Stability of Ketoprofen Methylester in Plasma of Different Species.

Abstract: Pharmacokinetic and pharmacodynamic assessment of ester-containing drugs can be impacted by hydrolysis of the drugs in plasma samples post blood collection. The impact is different in the plasma of different species. Objective: This study evaluated the stability of a prodrug, ketoprofen methylester (KME), in commercially purchased and freshly collected plasma of mouse, rat, dog, cat, pig, sheep, cattle and horse. Methods: KME hydrolysis was determined following its incubation in commercially purchased and freshly collected plasma of those species.

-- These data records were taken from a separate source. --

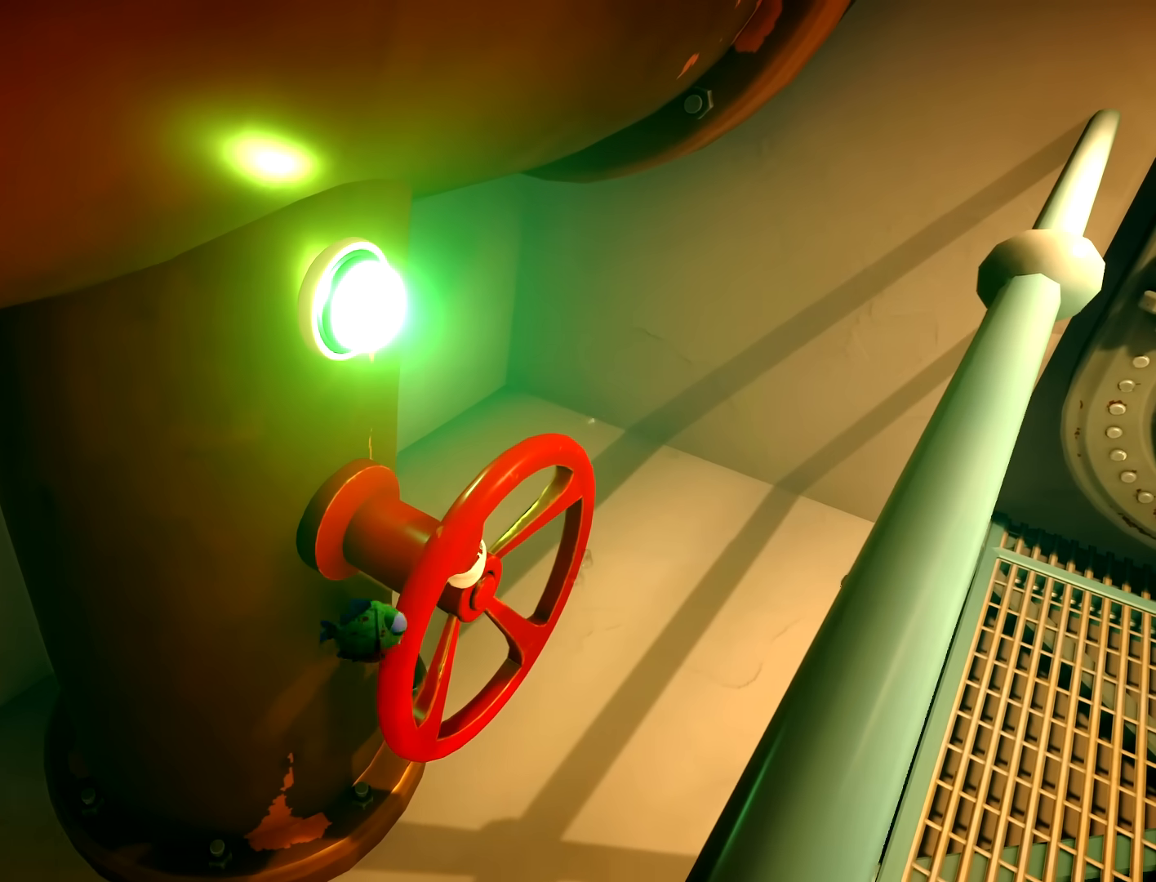
{"dt_ms": 500, "buttons": [], "left_stick": "down-right", "right_stick": "center", "button_events": []}
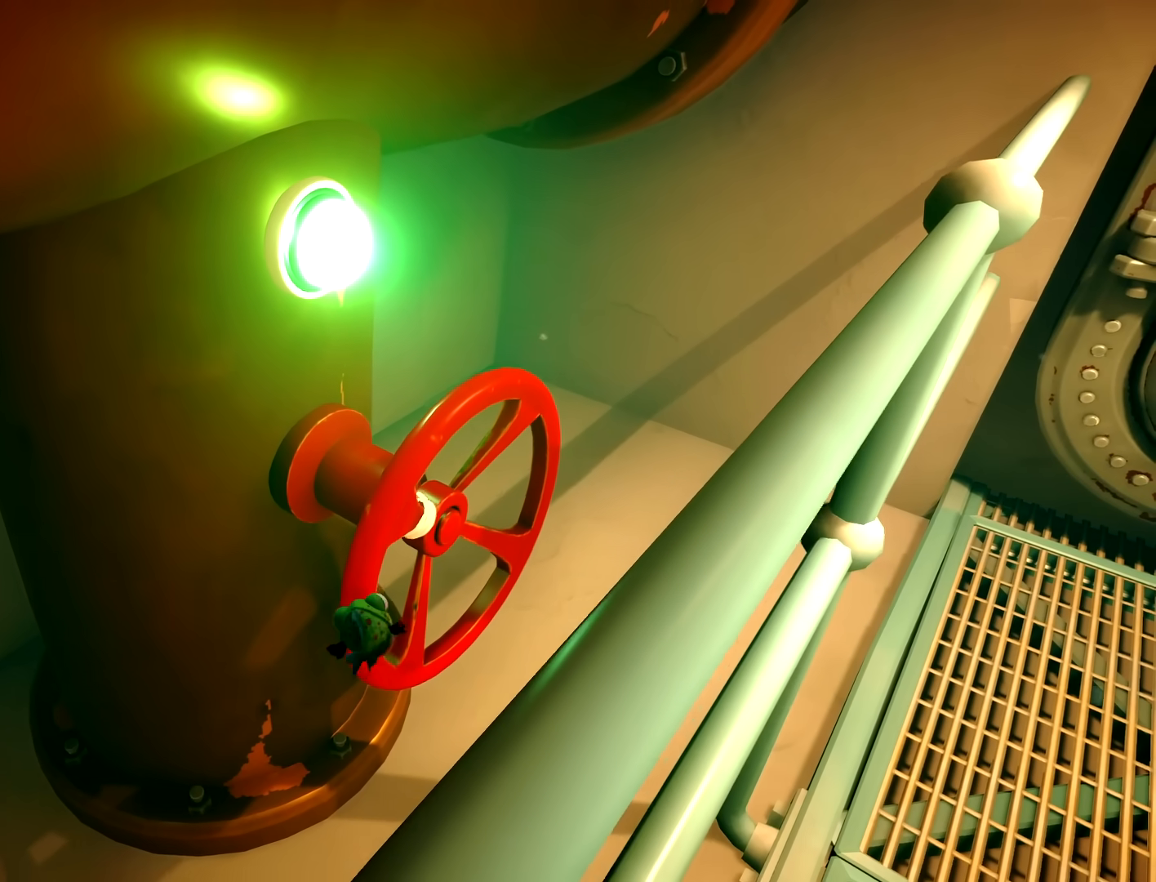
{"dt_ms": 500, "buttons": [], "left_stick": "down-right", "right_stick": "center", "button_events": []}
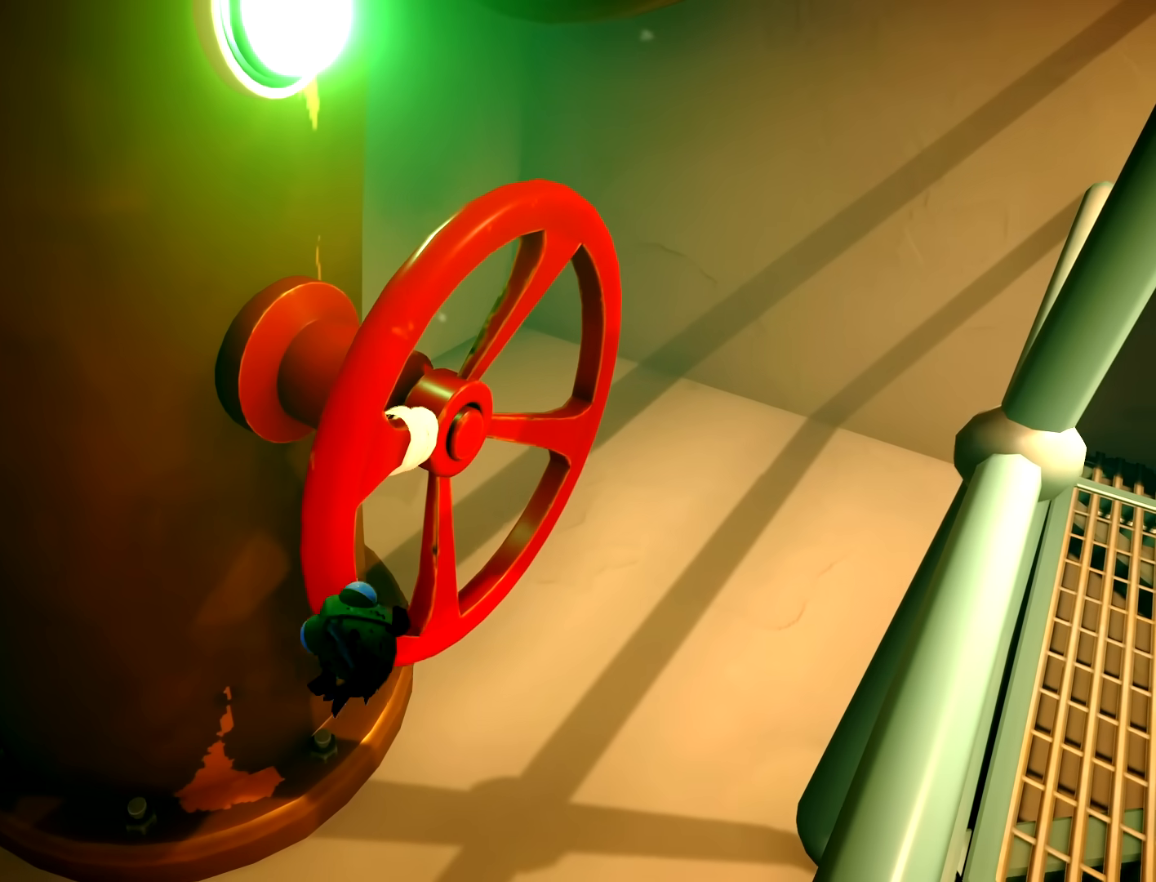
{"dt_ms": 500, "buttons": [], "left_stick": "right", "right_stick": "center", "button_events": []}
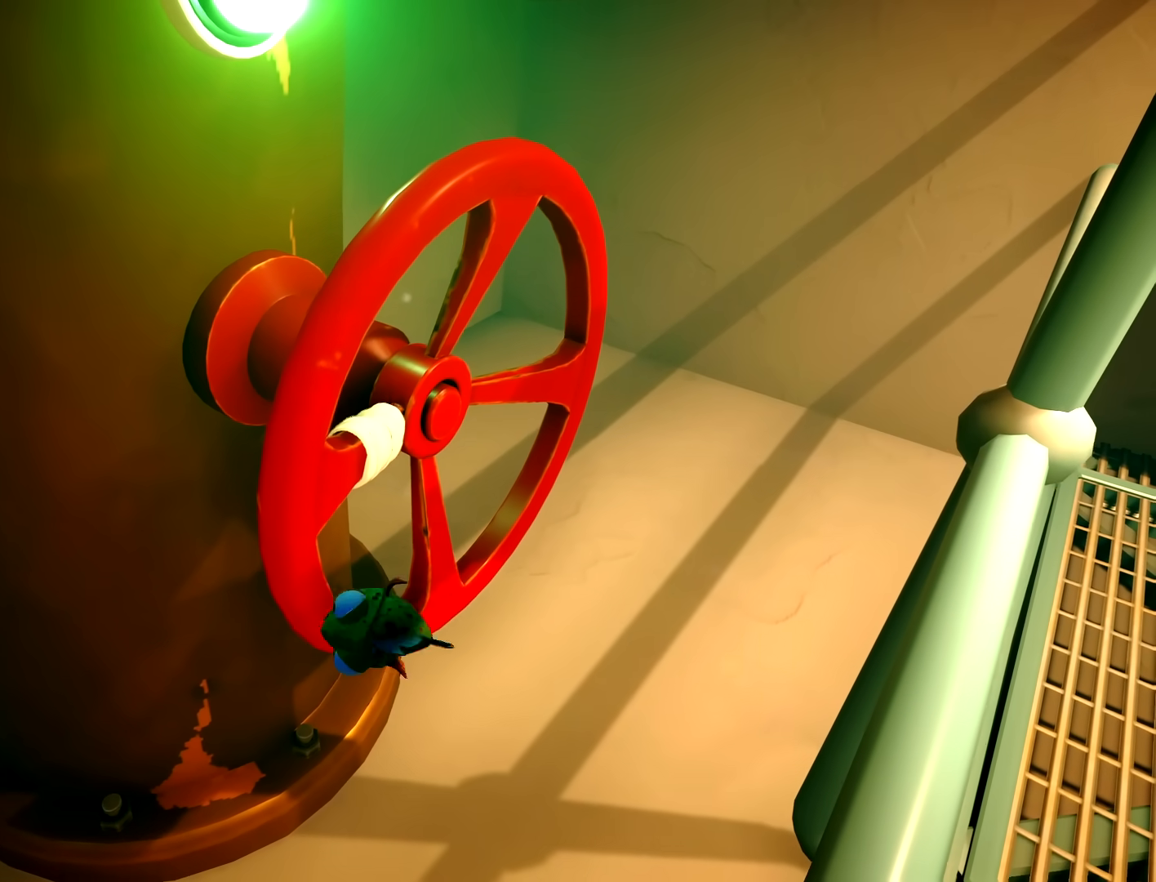
{"dt_ms": 500, "buttons": [], "left_stick": "right", "right_stick": "center", "button_events": []}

Different esterase inhibitors were evaluated for prevention of the hydrolysis in rat, dog and pig plasma. Results: KME was rapidly hydrolyzed in both commercially purchased and freshly collected plasma of mouse, rat, and horse. The hydrolysis was initially quick and then limited in cat plasma. KME hydrolysis was minimum in commercially purchased plasma of dog, pig, sheep and cattle but substantial in freshly collected plasma of those species. Different esterase inhibitors showed different effects on the stability of KME in rat, dog and pig plasma. Conclusions: These results indicate that plasma of different species has different hydrolytic activities to estercontaining drugs. The activities in commercially purchased and freshly collected plasma may be different and species-dependent. Esterase inhibitors have different effects on preventing hydrolysis of the ester-containing drugs in the plasma of different species.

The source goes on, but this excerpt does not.